MIGUEL BONNEFOY : Je trouve que c’est une lecture beaucoup plus belle et beaucoup plus profonde que celle que j’ai pu faire. On oublie trop souvent qu’on écrit par instinct, par intuition. Je n’ai pas du tout pensé à des temps différents des deux côtés de l’Atlantique. J’ai voulu, pour Héritage et pour Le Rêve du Jaguar, qui sont des livres qui se passent à cheval entre les deux continents, être centré tantôt sur le Venezuela, tantôt le Chili, sans tellement passer par Paris et par la France, en me disant que j’écrirai des livres plus français plus tard.
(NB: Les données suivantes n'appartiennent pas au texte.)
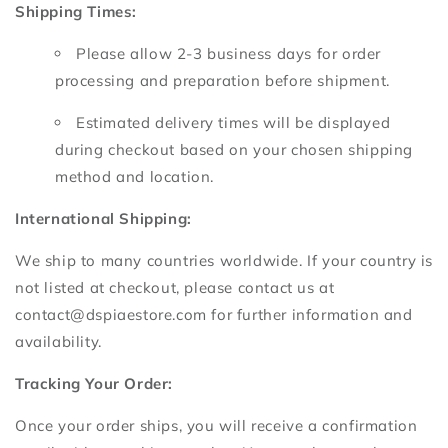
Shipping Times:
Please allow 2-3 business days for order
processing and preparation before shipment.
Estimated delivery times will be displayed
during checkout based on your chosen shipping
method and location.
International Shipping:
We ship to many countries worldwide.
If your country is
not listed at checkout,
please contact us at
contact@dspiaestore.
com for further information and
availability.
Tracking Your Order:
Once your order ships,
you will receive a confirmation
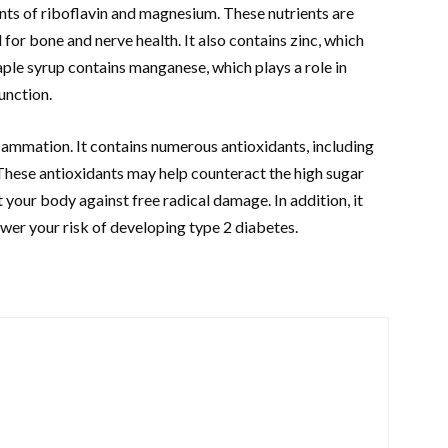
nts of riboflavin and magnesium. These nutrients are
for bone and nerve health. It also contains zinc, which
aple syrup contains manganese, which plays a role in
unction.
lammation. It contains numerous antioxidants, including
. These antioxidants may help counteract the high sugar
 your body against free radical damage. In addition, it
ower your risk of developing type 2 diabetes.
Pour ne pas confondre le lecteur, pour ne pas le balloter d’un continent à l’autre durant tout le livre, pour le laisser dans cette petite bulle onirique, j’avais envie de rester le plus possible soit dans la maison 3H de Maracaibo soit dans la maison de la rue Santo Domingo du Chili dans Héritage. Les excursions que je faisais en France étaient obligatoires pour le procédé narratif et je ne pouvais pas faire autrement. Mais à aucun moment, j’avais pensé à cette idée du temps qui passerait plus lentement sur un continent que sur l’autre, mais je trouve ça super intéressant.

CHEMINEZ : Enfin, nous voudrions revenir sur la mort de Chinco. Sa fille, Ana Maria, sait d’avance que son père va mourir lorsqu’elle voit un énorme papillon noir dans sa chambre. Cela nous a fait penser aux intersignes, ces présages de mort qui se manifestent parfois sous la forme d’animaux, qui sont très présents dans les légendes bretonnes. Ils occupent notamment une large place dans La Légende de la Mort d’Anatole Le Braz. Vous êtes-vous inspiré de légendes sud-américaines pour ce passage ?

MIGUEL BONNEFOY : C’est très intéressant. Ma grand-mère m’avait raconté une histoire, qui voudrait que dans les Caraïbes vivent des papillons noirs, qu’on appelle les Taras, et qui lorsqu’ils sont petits rentrent par les fenêtres des chambres, grossissent à l’intérieur de la pièce, et deviennent tellement énormes qu’elles ne peuvent plus ressortir par la fenêtre parce qu’elles sont dans l’incapacité de passer par les barreaux. Elles restent alors dans les coins des plafonds comme de grandes tâches noires, et on dit que ce sont des sorcières noires qui annoncent la mort.

J’en ai vu une dans la chambre de ma grand-mère. Allongée sur son lit, la tête posée sur ses oreillers, ma grand-mère m’a dit : « Regarde, il y a une tara. Ça signifie que la mort est proche. » Ça m’a tellement impressionné quand j’étais enfant qu’au moment d’écrire le livre sur cette mort qui dialogue avec les vivants, qui traverse la famille, qui vient chercher les personnages, tout ce jeu avec la mort qui est un classique dans les cultures animistes, dans les Caraïbes mais aussi en Afrique, j’ai voulu le symboliser avec cette tara noire. C’est à la fois un souvenir d’enfance et un clin d’œil à toute cette mythologie de la Sante Dia, de la Magie Noire qu’on trouve dans les Caraïbes.